With attendance now mandatory, local schools work to make sure kids log on


CHULA VISTA, Calif. — As Chula Vista Elementary School District begins the new year with distance learning, educators are trying to figure out how to best ensure attendance during the pandemic.

Roll call will be a bit trickier now that teachers will not be physically present with their students, but the school board wants to stress the importance of making sure students log onto their classes.

“The big difference between this year and distance learning last year is attendance is required,” said Chula Vista Elementary School District Spokesperson Anthony Millican. “We do expect students to log in and participate daily.”

“We also encourage parents to make sure they have their children rested and ready to learn,” Millican added.

If any child is absent 60% or more during any given week, they will be contacted by teachers, district social workers and site administrators to create a plan to re-engage them, officials said.
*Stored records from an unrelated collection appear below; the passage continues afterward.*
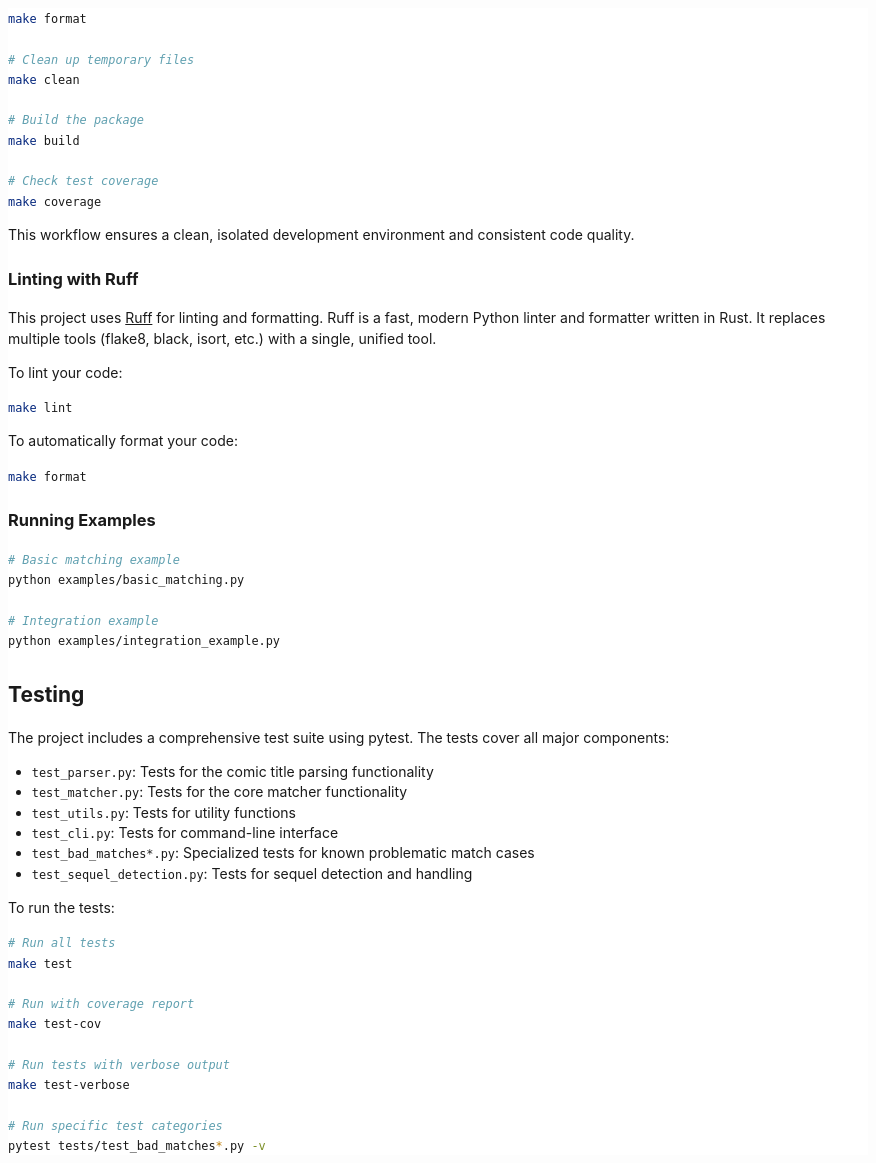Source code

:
 ```bash
make format

# Clean up temporary files
make clean

# Build the package
make build

# Check test coverage
make coverage
```

This workflow ensures a clean, isolated development environment and consistent code quality.

### Linting with Ruff

This project uses [Ruff](https://docs.astral.sh/ruff/) for linting and formatting. Ruff is a fast, modern Python linter and formatter written in Rust. It replaces multiple tools (flake8, black, isort, etc.) with a single, unified tool.

To lint your code:
```bash
make lint
```

To automatically format your code:
```bash
make format
```

### Running Examples

```bash
# Basic matching example
python examples/basic_matching.py

# Integration example
python examples/integration_example.py
```

## Testing

The project includes a comprehensive test suite using pytest. The tests cover all major components:

- `test_parser.py`: Tests for the comic title parsing functionality
- `test_matcher.py`: Tests for the core matcher functionality
- `test_utils.py`: Tests for utility functions
- `test_cli.py`: Tests for command-line interface
- `test_bad_matches*.py`: Specialized tests for known problematic match cases
- `test_sequel_detection.py`: Tests for sequel detection and handling

To run the tests:

```bash
# Run all tests
make test

# Run with coverage report
make test-cov

# Run tests with verbose output
make test-verbose

# Run specific test categories
pytest tests/test_bad_matches*.py -v
```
The district is in the process of distributing more than 6,000 laptops to children with technology needs.

The school year set to start virtually on August 31. In-person classes are merely a goal for the future, but some families already feel that the district is behind on preparing educators and students for their eventual return.

“It’s scary, I don’t want my son to go back to school,” Arlene King, who is both a parent and a teacher, told FOX 5 Wednesday.

King and a handful of protesters held signs outside of the district building to make their concerns heard. The protesting parents are calling for nurses at all school sites, special air filters, community input and other demands proposed by the teachers union before eventually reopening campuses.

“We’re certainly exploring that,” Millican said. “We are a long way from opening. As with anything, costs are exorbitant. It’s not only nurses, we’re looking at millions of dollars of personal protective equipment.”